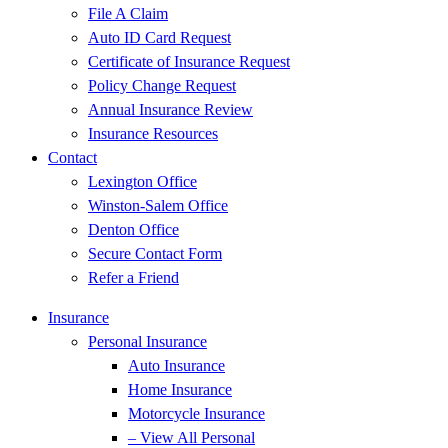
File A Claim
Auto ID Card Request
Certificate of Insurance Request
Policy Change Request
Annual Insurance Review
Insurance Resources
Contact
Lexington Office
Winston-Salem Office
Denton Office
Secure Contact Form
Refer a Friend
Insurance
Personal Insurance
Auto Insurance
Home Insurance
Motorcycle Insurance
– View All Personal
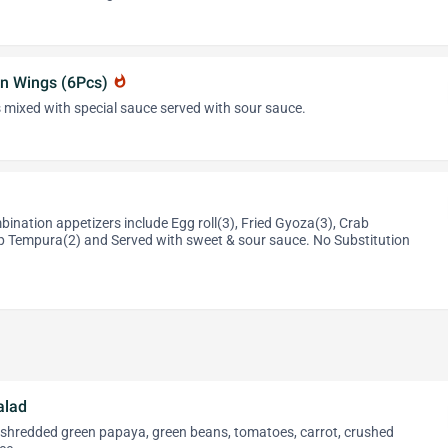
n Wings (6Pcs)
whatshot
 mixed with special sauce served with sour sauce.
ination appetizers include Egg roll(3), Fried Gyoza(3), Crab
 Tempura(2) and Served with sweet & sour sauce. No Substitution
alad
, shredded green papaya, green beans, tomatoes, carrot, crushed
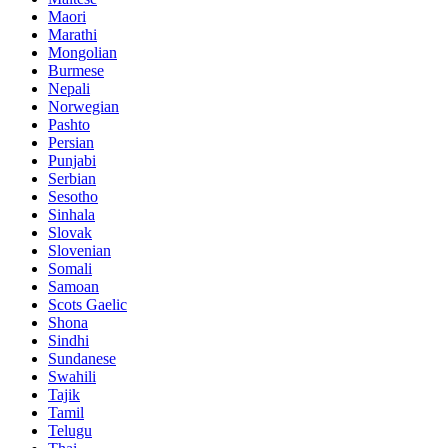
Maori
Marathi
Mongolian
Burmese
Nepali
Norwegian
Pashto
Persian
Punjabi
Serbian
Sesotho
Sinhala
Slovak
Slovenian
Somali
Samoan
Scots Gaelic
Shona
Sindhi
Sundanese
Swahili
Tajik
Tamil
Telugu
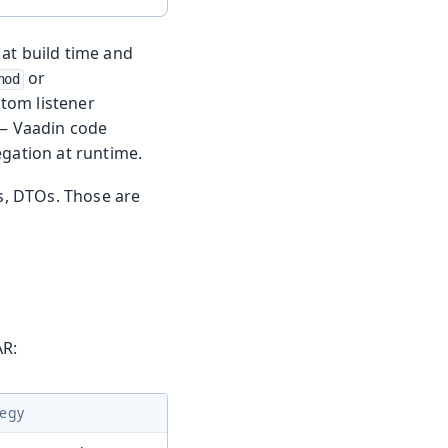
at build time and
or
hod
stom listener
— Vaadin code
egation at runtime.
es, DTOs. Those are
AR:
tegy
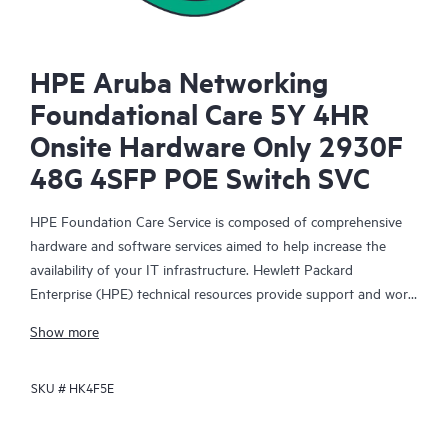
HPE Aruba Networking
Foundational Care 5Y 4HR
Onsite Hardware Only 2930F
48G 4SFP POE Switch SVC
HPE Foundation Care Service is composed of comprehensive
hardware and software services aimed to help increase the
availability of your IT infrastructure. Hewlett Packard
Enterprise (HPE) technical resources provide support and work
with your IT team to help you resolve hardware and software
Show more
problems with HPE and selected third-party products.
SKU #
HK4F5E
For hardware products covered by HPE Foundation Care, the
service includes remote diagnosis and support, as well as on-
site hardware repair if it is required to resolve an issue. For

---

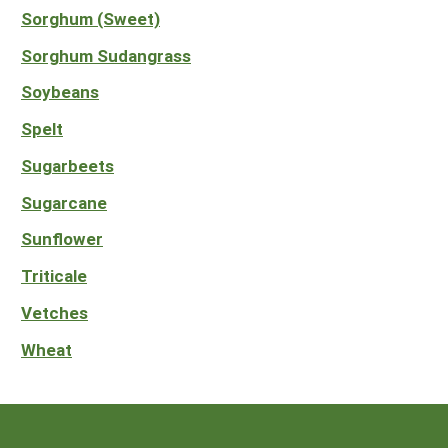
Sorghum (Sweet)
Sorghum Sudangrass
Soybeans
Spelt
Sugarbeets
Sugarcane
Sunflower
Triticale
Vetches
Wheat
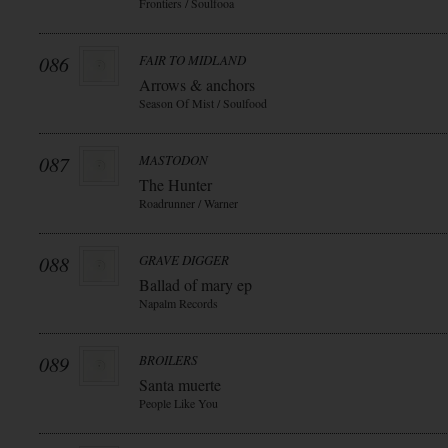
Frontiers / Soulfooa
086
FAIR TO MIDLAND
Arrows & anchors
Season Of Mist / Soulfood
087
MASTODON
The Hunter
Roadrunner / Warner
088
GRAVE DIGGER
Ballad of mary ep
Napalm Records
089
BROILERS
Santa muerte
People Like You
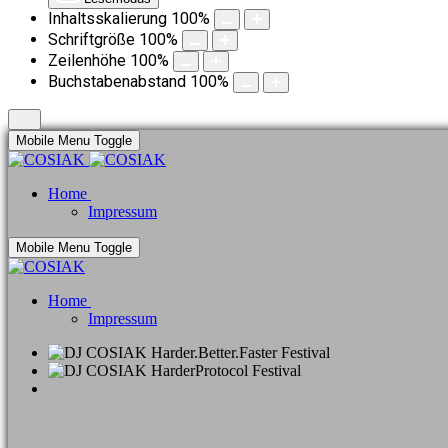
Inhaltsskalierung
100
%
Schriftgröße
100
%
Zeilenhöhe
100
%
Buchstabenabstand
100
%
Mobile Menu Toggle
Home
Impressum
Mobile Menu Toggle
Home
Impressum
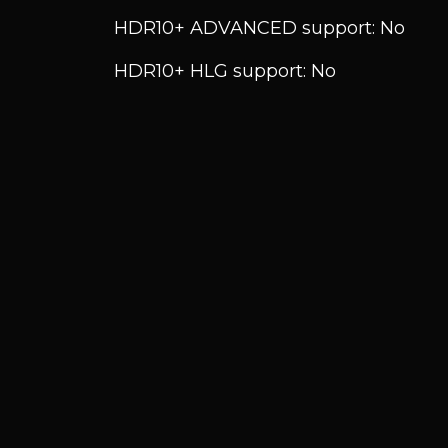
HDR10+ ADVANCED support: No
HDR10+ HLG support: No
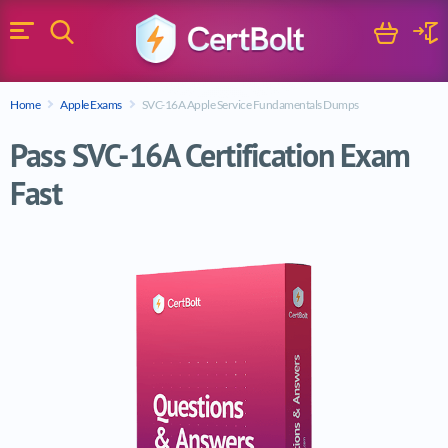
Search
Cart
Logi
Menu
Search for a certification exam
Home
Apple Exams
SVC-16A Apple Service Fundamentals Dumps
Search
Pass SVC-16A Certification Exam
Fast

==

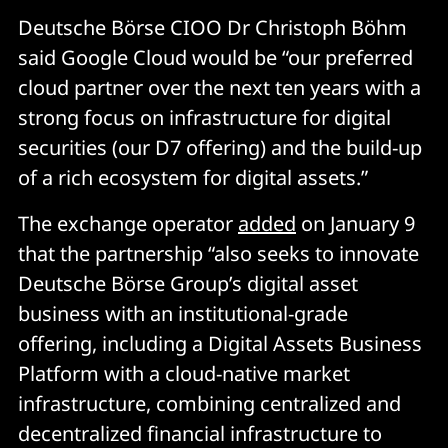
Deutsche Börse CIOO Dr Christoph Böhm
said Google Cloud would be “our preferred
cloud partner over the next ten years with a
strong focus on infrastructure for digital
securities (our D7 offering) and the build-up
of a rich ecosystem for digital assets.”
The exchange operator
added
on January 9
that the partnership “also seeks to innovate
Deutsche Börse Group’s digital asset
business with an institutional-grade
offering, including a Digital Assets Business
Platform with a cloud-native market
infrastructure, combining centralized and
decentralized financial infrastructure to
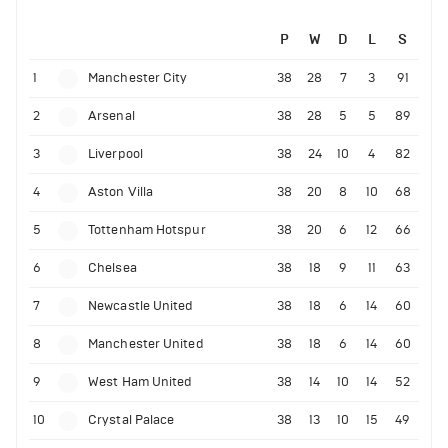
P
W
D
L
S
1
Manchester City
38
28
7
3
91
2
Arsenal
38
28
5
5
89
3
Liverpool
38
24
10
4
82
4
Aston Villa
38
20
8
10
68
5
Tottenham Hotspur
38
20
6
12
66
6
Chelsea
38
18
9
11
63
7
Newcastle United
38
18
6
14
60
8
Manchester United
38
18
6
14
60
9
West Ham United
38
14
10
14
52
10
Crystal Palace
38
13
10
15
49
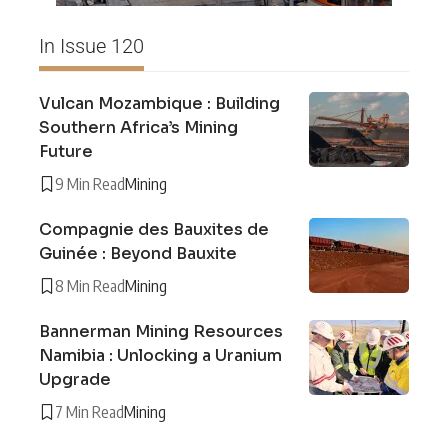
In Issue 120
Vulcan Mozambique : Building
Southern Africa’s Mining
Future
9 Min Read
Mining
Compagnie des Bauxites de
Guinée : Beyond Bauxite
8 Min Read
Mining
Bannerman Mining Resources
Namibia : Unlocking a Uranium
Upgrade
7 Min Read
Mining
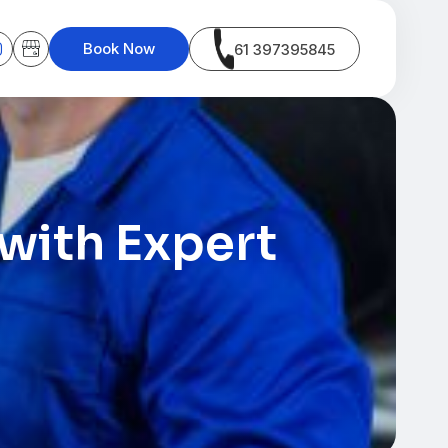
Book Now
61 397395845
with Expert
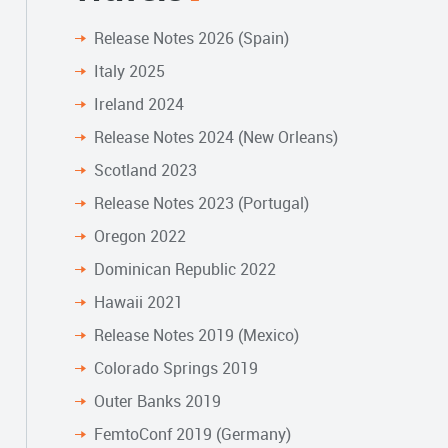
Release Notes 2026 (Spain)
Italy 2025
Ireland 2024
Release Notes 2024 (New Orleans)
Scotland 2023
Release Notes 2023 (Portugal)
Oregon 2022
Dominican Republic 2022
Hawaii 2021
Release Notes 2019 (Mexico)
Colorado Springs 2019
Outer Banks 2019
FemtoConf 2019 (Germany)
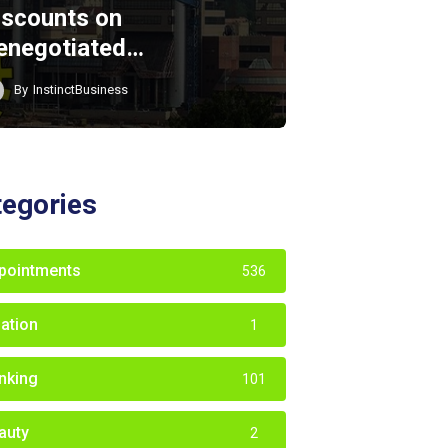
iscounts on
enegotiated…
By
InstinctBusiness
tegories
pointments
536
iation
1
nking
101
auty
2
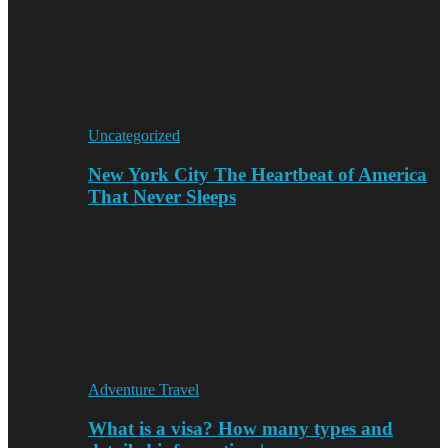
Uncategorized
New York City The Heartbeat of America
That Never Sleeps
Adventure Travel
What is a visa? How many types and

WORK REQUEST:
Which lines of the material contain the string "Deutsche"? Gather every such line, and treat uppercase and lowercase as different.

SOLUTION TO THE PROBLEM:
Deutsche Börse CIOO Dr Christoph Böhm
Deutsche Börse Group’s digital asset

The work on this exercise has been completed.